Per contrastare l’aumento dei prezzi normalmente si usa lo strumento del tasso di sconto, cioè il prezzo della moneta stabilito dalla Banca centrale. L’idea è la seguente: se la moneta è più cara, gli investimenti (e in parte i consumi) tenderanno a diminuire, generando così un rallentamento della domanda, che progressivamente si allineerà all’offerta. Ma non sempre tutto funziona come previsto dalla teoria, perché molte variabili entrano in gioco. Oggi l’inflazione in Svizzera sembra una battaglia vinta; infatti, l’ultimo dato parla di una variazione dei prezzi dell’1,7%. Ma la prudenza è d’obbligo. Questo dato positivo è in gran parte imputabile alla forza della nostra moneta che, rivalutandosi, fa abbassare il prezzo dei beni importati, ma fa anche aumentare il prezzo delle nostre esportazioni. Per ora non sembrano esserci ripercussioni negative da questo lato, ma in futuro le aziende esportatrici potrebbero essere penalizzate.

Le conseguenze negative dell’inflazione si manifestano però soprattutto nella vita di tutti i giorni. In primo luogo perché quando i prezzi aumentano, difficilmente i salari aumentano nella stessa misura e quindi si assiste a una progressiva perdita di potere d’acquisto che, se da un lato contribuisce a diminuire la domanda, dall’altro mette in serie difficoltà i nuclei familiari con un reddito contenuto, compreso quello della famosa classe media.

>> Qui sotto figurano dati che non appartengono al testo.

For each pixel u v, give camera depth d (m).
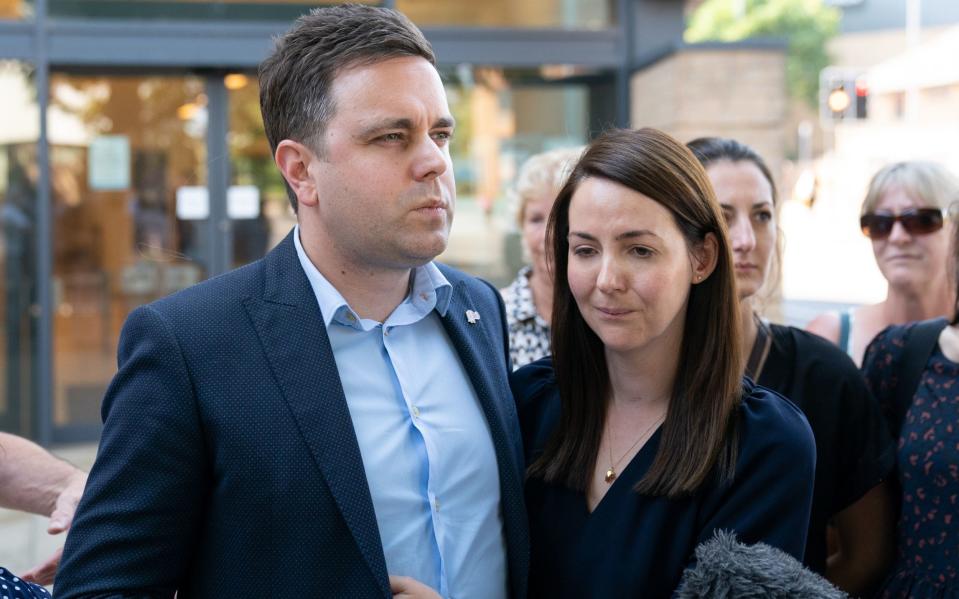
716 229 1.67
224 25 6.53
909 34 50.66
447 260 7.05
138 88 6.71
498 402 1.75
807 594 1.42
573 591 1.68
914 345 2.21
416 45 1.56
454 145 7.01
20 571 4.48
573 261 1.68
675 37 7.05
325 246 1.61
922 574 2.04
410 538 1.57
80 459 6.36
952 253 2.33
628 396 1.75
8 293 6.59
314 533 1.48
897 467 2.12
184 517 1.49
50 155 6.63
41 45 6.37
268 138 1.65
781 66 6.52
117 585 1.42
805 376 2.11
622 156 1.63
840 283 18.66
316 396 1.53
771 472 1.59
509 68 6.98
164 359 1.49
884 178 2.85
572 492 1.75
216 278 1.62
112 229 6.79
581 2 7.02
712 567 1.46
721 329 1.68
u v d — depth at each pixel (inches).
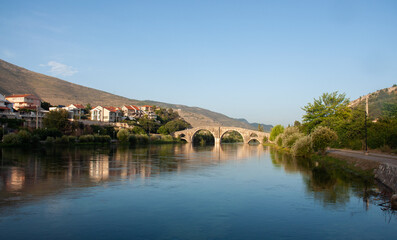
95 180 1635.1
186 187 1494.8
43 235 829.2
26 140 3639.3
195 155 3582.7
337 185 1518.2
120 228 895.1
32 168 1987.0
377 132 2832.2
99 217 992.2
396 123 2628.0
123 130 5216.5
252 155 3663.9
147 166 2310.5
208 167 2337.6
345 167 2076.8
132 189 1427.2
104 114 6958.7
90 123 5605.3
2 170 1868.8
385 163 1556.3
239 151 4544.8
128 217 998.4
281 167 2333.9
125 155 3221.0
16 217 972.6
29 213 1016.2
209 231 882.1
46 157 2657.5
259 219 992.9
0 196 1230.9
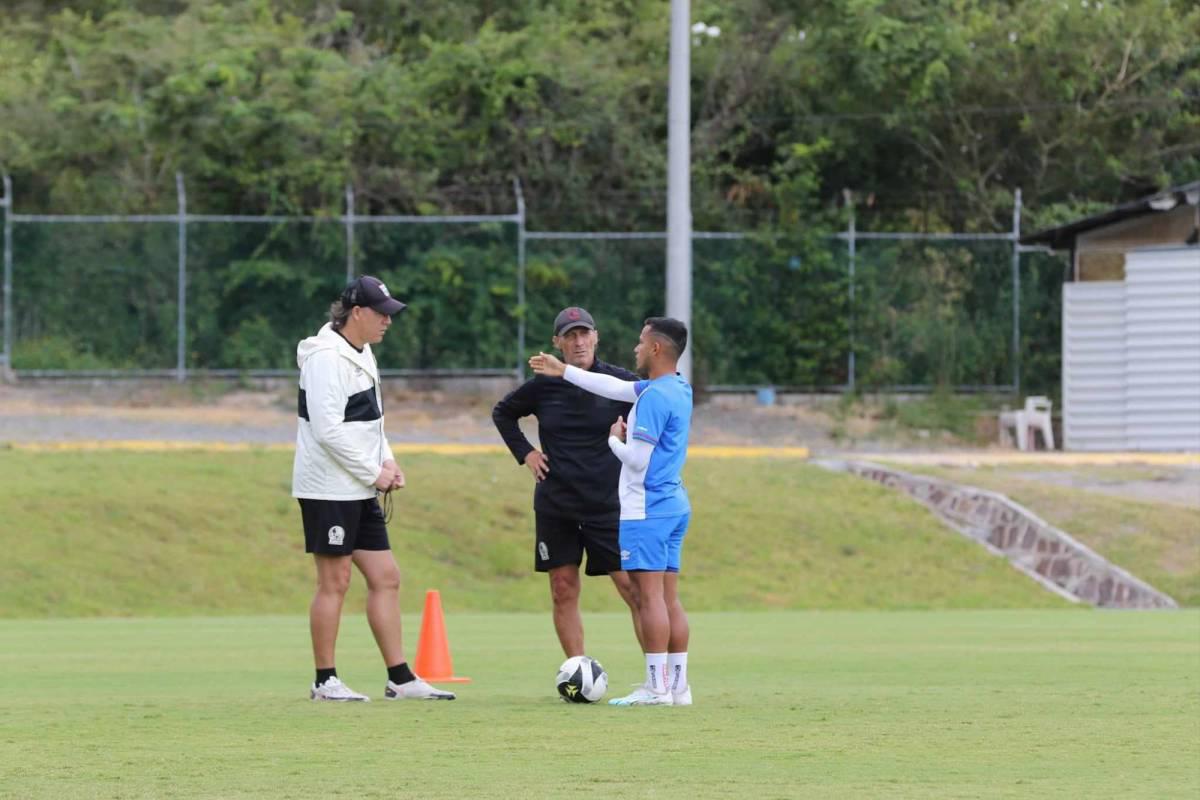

L’aumento del costo della moneta comporta poi un aumento degli altri tassi di interesse. Nel nostro Paese la maggior parte delle ipoteche sono a tasso fisso, ma al momento del rinnovo molti proprietari di immobili potrebbero trovarsi in serie difficoltà, mentre coloro che sono in affitto sono già confrontati con un aumento delle pigioni.

Teoricamente bisognerebbe considerare il tasso reale. Se il tasso di inflazione è del 2% e i tassi ipotecari a 5 anni sono del 3%, il tasso reale è dell’1%, addirittura inferiore a quando era attorno all’1,5% ma con un tasso di sconto negativo. Ma nella pratica le cose sono più complicate soprattutto se non c’è l’adeguamento al rincaro dei salari.

Nella realtà, in presenza di inflazione, gli unici a guadagnarci sono coloro che hanno dei debiti (il valore del debito diminuisce) e, come detto sopra, coloro che sono in grado di speculare sull’andamento dei prezzi.

L’unica strada per contrastare buona parte dell’inflazione sarebbe una conclusione immediata della guerra (o delle guerre), ma se guardiamo ai dati sulle spese militari, abbiamo ben poco da sperare su questo lato: pochi faranno affari d’oro, molti moriranno, e moltissimi faranno fatica a far quadrare i bilanci a fine mese.